[[ RECORDS SHOWN open ]]

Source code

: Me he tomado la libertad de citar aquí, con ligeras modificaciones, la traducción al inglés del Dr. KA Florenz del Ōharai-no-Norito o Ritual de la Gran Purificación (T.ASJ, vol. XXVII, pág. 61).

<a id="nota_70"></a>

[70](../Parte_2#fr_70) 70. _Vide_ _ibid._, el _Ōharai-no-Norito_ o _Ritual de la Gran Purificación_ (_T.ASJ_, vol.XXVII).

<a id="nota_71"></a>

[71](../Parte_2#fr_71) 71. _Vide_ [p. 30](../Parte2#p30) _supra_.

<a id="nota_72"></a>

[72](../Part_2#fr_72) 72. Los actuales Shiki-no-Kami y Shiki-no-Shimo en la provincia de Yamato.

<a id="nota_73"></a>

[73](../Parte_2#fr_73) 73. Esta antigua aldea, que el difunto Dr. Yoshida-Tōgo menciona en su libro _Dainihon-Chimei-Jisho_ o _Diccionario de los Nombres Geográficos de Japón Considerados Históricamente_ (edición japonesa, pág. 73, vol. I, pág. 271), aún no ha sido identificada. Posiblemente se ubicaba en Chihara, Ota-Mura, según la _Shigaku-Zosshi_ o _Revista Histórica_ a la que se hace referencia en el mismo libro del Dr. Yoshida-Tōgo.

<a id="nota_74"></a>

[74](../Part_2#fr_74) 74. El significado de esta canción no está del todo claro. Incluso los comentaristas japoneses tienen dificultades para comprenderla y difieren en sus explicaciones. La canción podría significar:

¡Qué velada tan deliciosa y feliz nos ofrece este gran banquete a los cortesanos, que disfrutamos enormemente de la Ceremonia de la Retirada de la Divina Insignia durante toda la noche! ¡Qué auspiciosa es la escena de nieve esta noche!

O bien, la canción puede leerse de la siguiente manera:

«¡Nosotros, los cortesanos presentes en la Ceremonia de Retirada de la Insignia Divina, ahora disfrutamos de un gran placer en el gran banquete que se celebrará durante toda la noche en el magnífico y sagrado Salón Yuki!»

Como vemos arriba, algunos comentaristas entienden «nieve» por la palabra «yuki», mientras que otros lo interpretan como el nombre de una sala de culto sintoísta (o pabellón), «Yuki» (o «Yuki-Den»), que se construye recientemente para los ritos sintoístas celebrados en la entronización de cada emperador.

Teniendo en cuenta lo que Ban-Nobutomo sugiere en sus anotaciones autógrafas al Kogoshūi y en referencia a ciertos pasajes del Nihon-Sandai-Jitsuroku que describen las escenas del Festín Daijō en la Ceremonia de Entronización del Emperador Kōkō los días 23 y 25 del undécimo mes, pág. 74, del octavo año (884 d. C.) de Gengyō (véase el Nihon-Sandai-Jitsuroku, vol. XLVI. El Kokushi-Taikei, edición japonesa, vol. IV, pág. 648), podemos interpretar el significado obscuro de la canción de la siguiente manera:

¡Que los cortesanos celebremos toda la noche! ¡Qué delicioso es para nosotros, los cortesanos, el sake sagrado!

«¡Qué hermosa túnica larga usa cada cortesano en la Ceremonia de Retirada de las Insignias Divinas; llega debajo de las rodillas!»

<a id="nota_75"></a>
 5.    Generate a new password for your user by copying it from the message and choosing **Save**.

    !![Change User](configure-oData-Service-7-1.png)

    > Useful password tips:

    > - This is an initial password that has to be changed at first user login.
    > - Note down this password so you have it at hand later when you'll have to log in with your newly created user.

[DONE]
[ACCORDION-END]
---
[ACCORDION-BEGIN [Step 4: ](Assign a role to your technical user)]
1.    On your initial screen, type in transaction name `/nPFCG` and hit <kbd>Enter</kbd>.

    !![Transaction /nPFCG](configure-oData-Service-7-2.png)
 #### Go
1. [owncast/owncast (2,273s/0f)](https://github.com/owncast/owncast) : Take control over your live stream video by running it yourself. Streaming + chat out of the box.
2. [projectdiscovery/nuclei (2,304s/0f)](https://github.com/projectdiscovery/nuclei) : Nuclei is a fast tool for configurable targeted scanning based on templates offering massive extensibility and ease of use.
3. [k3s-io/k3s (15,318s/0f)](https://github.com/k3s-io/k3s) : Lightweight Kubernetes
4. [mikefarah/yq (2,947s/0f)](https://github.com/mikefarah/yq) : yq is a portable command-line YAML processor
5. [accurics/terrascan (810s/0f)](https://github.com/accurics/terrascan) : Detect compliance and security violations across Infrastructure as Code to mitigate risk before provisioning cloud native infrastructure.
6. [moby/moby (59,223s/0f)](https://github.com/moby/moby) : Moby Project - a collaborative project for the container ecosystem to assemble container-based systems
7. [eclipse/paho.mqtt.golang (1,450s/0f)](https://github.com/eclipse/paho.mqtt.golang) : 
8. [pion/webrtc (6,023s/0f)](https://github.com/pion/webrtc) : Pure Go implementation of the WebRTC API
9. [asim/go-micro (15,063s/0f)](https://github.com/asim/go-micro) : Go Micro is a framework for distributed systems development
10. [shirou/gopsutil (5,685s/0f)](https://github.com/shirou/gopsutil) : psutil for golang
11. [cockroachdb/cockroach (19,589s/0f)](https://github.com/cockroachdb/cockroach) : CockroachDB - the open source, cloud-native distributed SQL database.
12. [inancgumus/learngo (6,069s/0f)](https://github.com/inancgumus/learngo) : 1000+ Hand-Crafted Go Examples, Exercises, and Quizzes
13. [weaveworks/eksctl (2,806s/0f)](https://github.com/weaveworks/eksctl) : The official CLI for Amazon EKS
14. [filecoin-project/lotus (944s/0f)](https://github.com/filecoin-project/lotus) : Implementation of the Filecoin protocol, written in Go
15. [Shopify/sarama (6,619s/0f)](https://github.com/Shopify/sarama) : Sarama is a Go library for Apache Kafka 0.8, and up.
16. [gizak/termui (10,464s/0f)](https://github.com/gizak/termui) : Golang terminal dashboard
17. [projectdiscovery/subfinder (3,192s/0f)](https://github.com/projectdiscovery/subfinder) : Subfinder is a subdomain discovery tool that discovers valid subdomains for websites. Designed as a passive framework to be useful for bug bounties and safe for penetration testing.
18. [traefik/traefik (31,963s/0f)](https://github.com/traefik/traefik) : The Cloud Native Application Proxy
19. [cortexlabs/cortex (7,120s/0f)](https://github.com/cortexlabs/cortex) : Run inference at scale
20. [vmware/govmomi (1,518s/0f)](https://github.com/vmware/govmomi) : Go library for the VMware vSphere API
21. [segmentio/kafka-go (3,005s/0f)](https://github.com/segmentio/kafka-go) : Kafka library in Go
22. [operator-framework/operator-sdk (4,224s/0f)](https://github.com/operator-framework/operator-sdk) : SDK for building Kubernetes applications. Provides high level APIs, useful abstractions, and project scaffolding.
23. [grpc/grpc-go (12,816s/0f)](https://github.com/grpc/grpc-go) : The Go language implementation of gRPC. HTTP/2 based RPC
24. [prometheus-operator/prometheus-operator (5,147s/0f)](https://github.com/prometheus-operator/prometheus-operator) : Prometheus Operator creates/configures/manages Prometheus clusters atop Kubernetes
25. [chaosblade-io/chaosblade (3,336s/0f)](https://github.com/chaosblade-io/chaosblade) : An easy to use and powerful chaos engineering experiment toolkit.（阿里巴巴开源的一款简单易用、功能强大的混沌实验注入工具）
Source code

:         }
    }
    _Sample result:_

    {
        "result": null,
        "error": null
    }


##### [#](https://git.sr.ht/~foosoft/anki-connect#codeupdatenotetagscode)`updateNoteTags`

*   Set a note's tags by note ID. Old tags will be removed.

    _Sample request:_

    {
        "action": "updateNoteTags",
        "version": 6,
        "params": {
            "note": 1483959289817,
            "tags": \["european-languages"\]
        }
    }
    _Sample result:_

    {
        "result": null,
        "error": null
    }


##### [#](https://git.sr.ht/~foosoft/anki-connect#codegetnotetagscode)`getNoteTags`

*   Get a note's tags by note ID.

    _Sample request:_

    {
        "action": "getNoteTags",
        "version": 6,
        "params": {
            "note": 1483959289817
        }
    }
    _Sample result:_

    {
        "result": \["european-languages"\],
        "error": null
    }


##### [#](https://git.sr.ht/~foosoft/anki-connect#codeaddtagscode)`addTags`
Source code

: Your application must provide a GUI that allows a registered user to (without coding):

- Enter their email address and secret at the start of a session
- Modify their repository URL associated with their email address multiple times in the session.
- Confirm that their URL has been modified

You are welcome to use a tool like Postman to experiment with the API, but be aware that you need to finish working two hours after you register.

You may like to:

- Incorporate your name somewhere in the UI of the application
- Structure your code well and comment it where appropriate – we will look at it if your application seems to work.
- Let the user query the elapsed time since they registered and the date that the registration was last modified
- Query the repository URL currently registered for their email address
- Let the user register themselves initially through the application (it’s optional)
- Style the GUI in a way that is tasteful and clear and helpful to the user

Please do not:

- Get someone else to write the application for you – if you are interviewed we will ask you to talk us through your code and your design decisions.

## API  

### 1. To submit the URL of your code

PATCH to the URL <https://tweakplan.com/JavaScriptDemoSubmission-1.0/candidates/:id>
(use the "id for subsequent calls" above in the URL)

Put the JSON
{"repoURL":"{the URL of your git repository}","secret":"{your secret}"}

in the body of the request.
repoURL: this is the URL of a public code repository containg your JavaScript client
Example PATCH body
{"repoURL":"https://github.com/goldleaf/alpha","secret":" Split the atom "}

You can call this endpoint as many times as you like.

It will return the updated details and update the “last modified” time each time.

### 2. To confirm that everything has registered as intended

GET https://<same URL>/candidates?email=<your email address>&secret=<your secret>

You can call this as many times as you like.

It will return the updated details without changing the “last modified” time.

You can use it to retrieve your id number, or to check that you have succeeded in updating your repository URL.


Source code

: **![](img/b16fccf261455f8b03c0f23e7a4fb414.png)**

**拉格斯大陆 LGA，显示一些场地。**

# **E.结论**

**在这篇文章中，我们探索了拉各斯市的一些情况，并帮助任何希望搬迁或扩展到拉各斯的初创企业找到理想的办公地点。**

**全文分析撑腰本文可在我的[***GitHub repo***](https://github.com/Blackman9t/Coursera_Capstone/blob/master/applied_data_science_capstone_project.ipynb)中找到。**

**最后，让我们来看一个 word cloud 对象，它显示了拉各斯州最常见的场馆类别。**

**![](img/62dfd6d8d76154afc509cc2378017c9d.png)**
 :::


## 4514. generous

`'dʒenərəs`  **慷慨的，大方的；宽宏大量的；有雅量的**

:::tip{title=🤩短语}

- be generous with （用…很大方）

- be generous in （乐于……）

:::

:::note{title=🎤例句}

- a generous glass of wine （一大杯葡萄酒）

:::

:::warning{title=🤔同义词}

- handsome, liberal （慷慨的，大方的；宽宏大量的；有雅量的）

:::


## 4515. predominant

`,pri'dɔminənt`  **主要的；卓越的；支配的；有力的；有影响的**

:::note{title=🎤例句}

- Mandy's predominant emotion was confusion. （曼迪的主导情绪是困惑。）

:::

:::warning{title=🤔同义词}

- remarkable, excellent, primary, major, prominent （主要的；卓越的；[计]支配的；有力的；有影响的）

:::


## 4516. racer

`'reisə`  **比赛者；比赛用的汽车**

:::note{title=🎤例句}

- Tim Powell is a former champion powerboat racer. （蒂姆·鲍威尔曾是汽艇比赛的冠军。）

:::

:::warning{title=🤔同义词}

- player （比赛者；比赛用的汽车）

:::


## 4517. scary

[[ RECORDS SHOWN closed ]]

WHAT IS BEING ASKED ->
Starting with the line that holds "You may like" and ending with the line that holds "- Let the user query", retype every line in the data above exactly, and nothing else.

ANSWER TO THE PROBLEM ->
You may like to:

- Incorporate your name somewhere in the UI of the application
- Structure your code well and comment it where appropriate – we will look at it if your application seems to work.
- Let the user query the elapsed time since they registered and the date that the registration was last modified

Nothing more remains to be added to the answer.